Mollie and the Unwiseman
[Pg 42]

"I am sorry to hear that," said Mollie. "I love music."

"Well," said the old man, generously, "you can have my share. Whenever anybody brings any music around where I am hereafter, I'll do it up in a package, and send it to you."

"Thank you very much," said Mollie. "It's very good of you."

"Oh, it's no favor to you, I am sure!" put in the Unwiseman, hastily. "In fact, it's the other way. I'm obliged to you for taking it off my hands. If you want to you can open the piano right away, and take out all the tunes there are in it. I'll go off on the mountains while you are doing it, so that it won't annoy me any."

"Oh, no!" said Mollie. "I'd a great deal rather have you to talk to than all the tunes in the piano."

"Very well," said the old man, with a smile of pleasure. "What shall we talk about, frogs?"

[Pg 43]

[Pg 43]

"I don't know anything about frogs," said Mollie.

"Neither do I," returned the Unwiseman. "I don't know the difference between a frog and a watch-chain, except that one chains watches and the other doesn't, but which does and which doesn't I haven't a notion."

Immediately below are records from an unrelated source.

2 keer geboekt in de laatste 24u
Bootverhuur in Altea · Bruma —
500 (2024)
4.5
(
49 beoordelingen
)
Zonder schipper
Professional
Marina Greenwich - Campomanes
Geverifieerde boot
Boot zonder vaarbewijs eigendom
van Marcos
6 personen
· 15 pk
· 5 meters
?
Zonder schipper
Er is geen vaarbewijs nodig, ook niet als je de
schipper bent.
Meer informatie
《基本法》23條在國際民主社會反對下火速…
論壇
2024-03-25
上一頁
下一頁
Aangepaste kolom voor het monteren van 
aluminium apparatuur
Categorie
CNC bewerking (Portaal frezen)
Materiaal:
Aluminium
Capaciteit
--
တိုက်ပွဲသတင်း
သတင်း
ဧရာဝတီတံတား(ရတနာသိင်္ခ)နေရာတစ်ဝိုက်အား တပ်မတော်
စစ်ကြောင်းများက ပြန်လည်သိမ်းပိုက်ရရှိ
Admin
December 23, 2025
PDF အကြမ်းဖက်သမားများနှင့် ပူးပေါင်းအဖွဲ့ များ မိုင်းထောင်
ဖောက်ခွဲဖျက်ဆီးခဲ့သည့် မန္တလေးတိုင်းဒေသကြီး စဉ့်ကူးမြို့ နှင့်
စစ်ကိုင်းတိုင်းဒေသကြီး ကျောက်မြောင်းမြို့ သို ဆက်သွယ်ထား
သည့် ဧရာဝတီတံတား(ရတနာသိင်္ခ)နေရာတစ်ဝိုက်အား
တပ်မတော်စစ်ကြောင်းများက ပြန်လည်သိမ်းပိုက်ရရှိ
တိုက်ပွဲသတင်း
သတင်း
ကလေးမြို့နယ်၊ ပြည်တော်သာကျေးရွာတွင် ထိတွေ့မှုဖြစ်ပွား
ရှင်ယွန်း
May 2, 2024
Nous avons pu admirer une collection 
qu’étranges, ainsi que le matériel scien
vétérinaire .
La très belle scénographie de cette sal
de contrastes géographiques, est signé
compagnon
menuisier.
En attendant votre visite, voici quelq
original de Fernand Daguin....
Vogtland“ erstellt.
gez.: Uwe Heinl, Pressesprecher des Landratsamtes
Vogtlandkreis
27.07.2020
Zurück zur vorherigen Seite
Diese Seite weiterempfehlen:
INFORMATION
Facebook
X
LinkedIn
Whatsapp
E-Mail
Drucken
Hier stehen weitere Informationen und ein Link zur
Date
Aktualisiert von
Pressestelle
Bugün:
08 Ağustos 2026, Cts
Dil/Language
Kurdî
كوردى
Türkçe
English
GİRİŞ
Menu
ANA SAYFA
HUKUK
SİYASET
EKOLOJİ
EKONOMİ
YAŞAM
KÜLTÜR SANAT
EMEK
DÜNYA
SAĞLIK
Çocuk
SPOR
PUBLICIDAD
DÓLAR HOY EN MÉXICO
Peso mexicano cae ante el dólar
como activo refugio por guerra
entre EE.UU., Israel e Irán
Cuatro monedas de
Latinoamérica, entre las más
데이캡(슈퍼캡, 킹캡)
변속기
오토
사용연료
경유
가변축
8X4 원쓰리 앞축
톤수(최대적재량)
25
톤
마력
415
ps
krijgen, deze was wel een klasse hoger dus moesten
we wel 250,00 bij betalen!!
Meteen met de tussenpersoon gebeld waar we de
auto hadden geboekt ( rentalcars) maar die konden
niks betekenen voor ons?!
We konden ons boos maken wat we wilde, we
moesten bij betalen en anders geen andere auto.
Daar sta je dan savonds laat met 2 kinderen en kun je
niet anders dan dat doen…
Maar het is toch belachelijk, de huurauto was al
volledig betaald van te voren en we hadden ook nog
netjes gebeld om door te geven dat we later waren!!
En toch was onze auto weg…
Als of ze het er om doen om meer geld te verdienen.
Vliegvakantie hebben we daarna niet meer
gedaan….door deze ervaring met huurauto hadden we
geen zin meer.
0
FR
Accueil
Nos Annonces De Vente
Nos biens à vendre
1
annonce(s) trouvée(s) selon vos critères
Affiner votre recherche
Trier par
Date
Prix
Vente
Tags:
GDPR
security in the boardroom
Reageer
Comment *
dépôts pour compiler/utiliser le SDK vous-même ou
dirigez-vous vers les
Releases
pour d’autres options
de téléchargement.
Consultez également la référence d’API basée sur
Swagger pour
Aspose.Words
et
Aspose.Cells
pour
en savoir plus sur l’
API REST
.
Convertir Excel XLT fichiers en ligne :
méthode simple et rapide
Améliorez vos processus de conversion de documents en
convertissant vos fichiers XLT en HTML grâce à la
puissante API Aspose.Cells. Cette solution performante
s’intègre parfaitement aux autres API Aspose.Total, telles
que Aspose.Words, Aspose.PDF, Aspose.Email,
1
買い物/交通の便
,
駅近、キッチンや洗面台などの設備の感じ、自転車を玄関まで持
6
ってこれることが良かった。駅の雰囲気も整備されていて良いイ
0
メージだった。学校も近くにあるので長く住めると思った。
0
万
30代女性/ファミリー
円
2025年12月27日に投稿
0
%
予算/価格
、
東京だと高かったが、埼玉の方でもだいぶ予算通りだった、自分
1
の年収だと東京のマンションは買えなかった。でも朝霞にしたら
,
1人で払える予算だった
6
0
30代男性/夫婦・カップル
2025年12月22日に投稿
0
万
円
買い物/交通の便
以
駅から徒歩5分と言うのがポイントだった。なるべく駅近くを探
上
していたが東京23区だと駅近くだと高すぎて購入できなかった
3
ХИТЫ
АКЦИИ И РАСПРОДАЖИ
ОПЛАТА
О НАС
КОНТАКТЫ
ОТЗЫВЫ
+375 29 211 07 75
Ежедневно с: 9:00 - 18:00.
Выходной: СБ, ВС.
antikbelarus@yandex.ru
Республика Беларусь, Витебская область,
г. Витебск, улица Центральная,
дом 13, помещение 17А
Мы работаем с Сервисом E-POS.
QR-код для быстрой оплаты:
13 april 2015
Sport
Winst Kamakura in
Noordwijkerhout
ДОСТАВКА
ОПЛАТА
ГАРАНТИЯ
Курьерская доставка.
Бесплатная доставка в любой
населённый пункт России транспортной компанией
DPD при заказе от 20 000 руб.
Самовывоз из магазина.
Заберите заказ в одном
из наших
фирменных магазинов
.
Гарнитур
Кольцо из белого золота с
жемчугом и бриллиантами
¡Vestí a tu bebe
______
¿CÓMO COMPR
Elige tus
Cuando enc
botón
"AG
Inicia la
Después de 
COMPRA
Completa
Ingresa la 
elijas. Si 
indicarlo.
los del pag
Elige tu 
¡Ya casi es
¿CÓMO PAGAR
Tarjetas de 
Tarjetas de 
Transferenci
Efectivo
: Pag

"I see you have all your pictures with their faces turned to the wall," said Mollie, looking about the room again so as to avoid laughing in the Unwiseman's face. "What is that for?"

"That's to make them more interesting," replied the Unwiseman. "They're a very uninteresting lot of pictures, and I never could get anybody to look at 'em until I turned them hind side before, that way. Now everybody wants to see them."

Mollie rose up, and turned one of them about so that she could see it.

"It's very pretty," she said. "What is it a picture of—a meadow?"